Jury Acquits Garyonded Stepney in 2021 Green Level Cartel-Linked Shooting
A jury unanimously found Garyonded Stepney not guilty of first-degree murder in the 2021 Green Level shooting; jurors deliberated less than half an hour and returned the verdict shortly before 2:00 p.m. Tuesday.

A Guilford County man, Garyonded Stepney, was found not guilty of first-degree murder in connection with a 2021 shooting at a Green Level residence after a five-day Alamance County superior court trial and less than a half-hour of jury deliberation. The jury returned a unanimous verdict shortly before 2:00 p.m. Tuesday, following closing arguments that lasted a little over an hour-and-a-half and judge’s charge development earlier that day.
Investigators have described the scene as a Green Level home and local reporting also identified it as a Green Level mobile home; Sheriff Terry Johnson characterized the location at the time as a cartel-linked "stash house." Two men were killed in the incident: 18-year-old Alonzo Beltran Lara, who was reported found bound with tape and with a gunshot wound to the back of the head, and 39-year-old Barney Dale Harris, identified as a Union County teacher and reported found dead in a bedroom wearing a mask and a bulletproof vest.
Prosecutors argued the defendants had gone to the Green Level address to rob what was believed to be a drug stash house and that a shootout ensued after they encountered Lara.
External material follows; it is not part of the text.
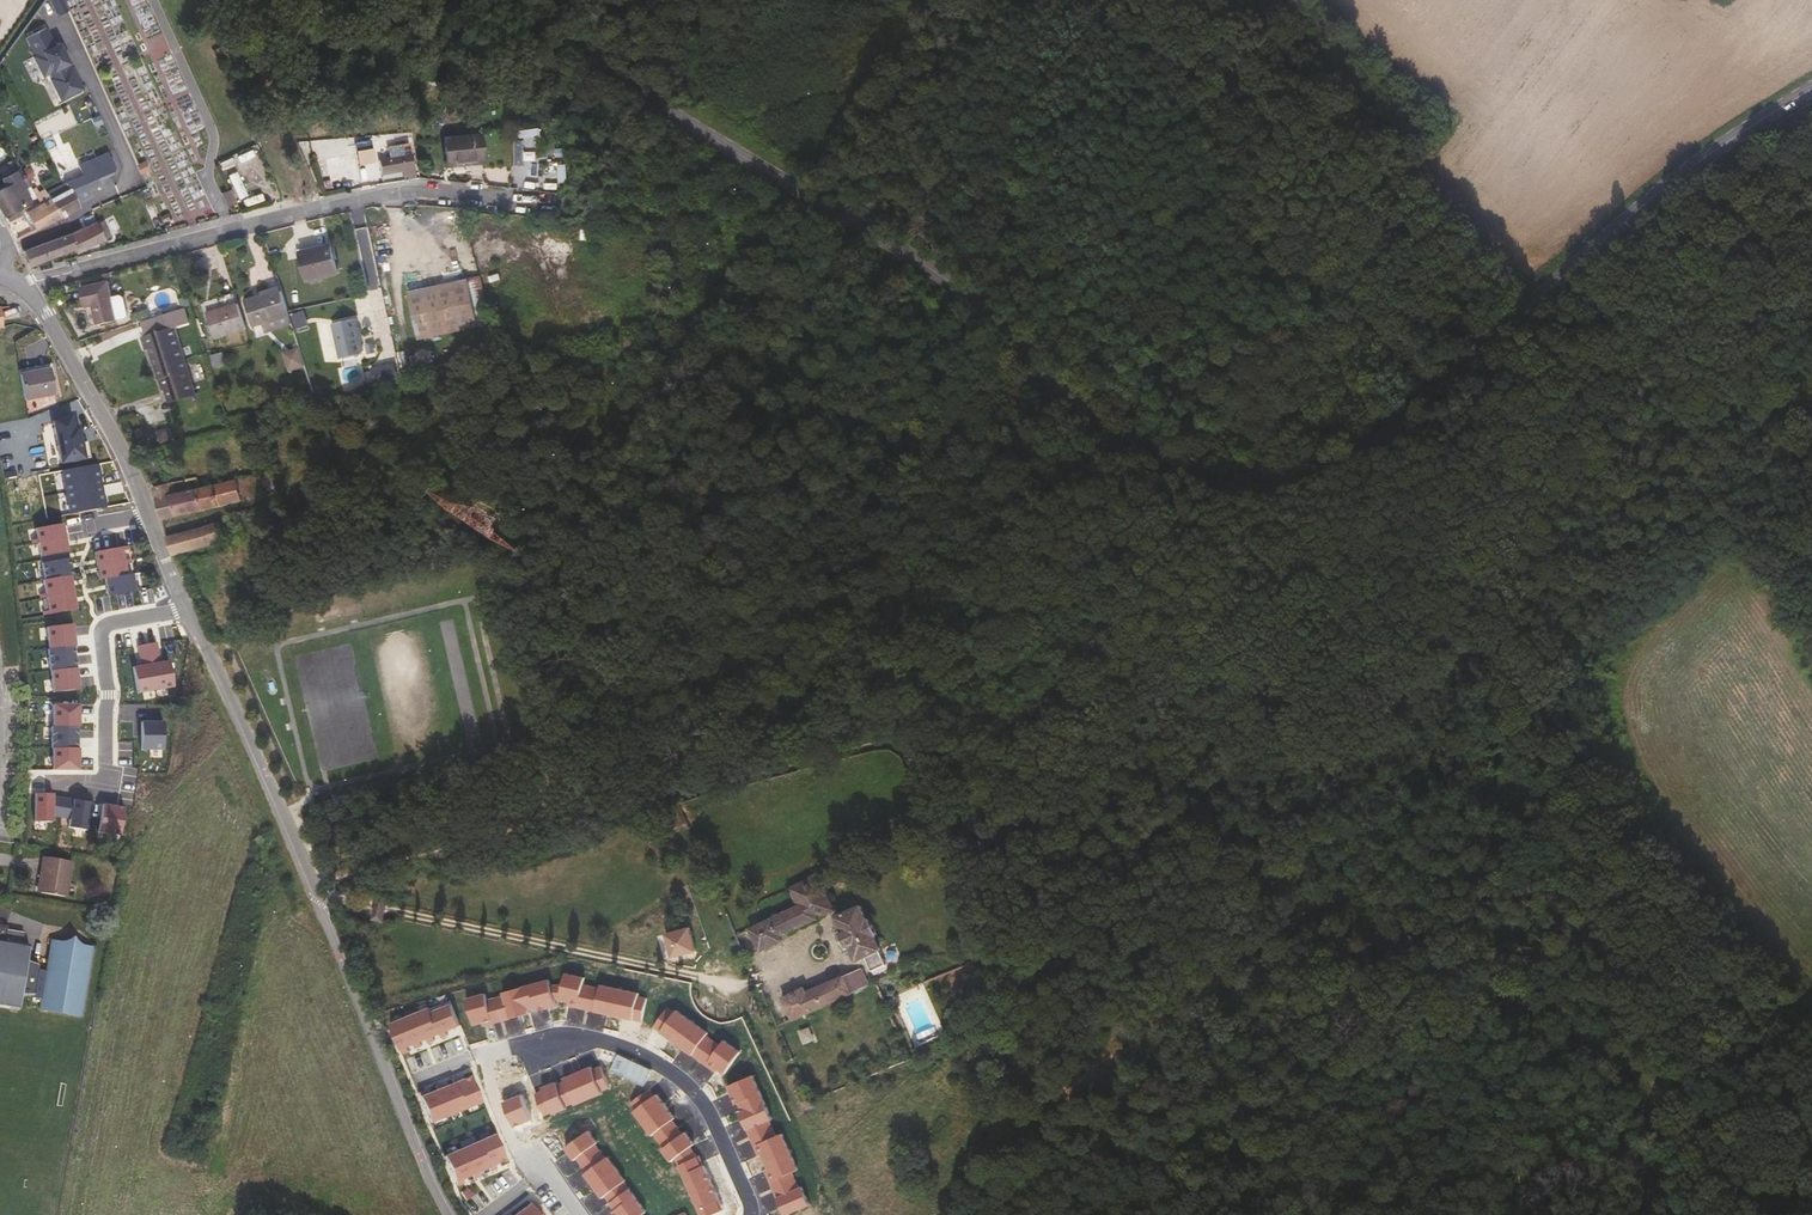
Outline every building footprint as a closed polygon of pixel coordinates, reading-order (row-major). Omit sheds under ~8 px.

To secure a first-degree murder conviction the prosecution was required to prove beyond a reasonable doubt that Stepney committed robbery with a dangerous weapon and killed Lara. The prosecution’s theory was that Stepney and two accomplices had plotted the robbery and been interrupted, resulting in the shootings.
Courtroom proceedings included Judge Doug Green presiding, with prosecutor Alex Bass and defense attorney Don Carter involved in developing the jury instructions that morning and early afternoon. Jurors were explicitly told: "the defendant is not guilty of crime merely because the defendant is present at the scene, even though the defendant may silently approve of the crime or secretly intend to assist in its commission. To be guilty, the defendant must aid or actively encourage the person committing the crime, or in some way communicate to another person the defendant’s intention to assist in its commission." Defense counsel Don Carter emphasized there was "no direct evidence" tying Stepney to the murder during trial presentations.
A co-defendant, Steven Alexander Stewart Jr., had been charged with first-degree murder in the same case but pleaded down to second-degree murder and was sentenced to between 15 years, 10 months, and 20 years in prison. Stepney, while acquitted of the Alamance County first-degree murder charge, remains subject to unrelated drug trafficking and other drug-related charges pending in Guilford and Forsyth counties.
The unanimous not-guilty verdict closes the murder charge against Stepney in Alamance County but leaves outstanding criminal exposure in other jurisdictions and sustained local attention on the sheriff’s characterization of the Green Level site as cartel-linked. The court record shows the jury applied the felony-murder standard and the presence-versus-participation instruction before issuing its verdict.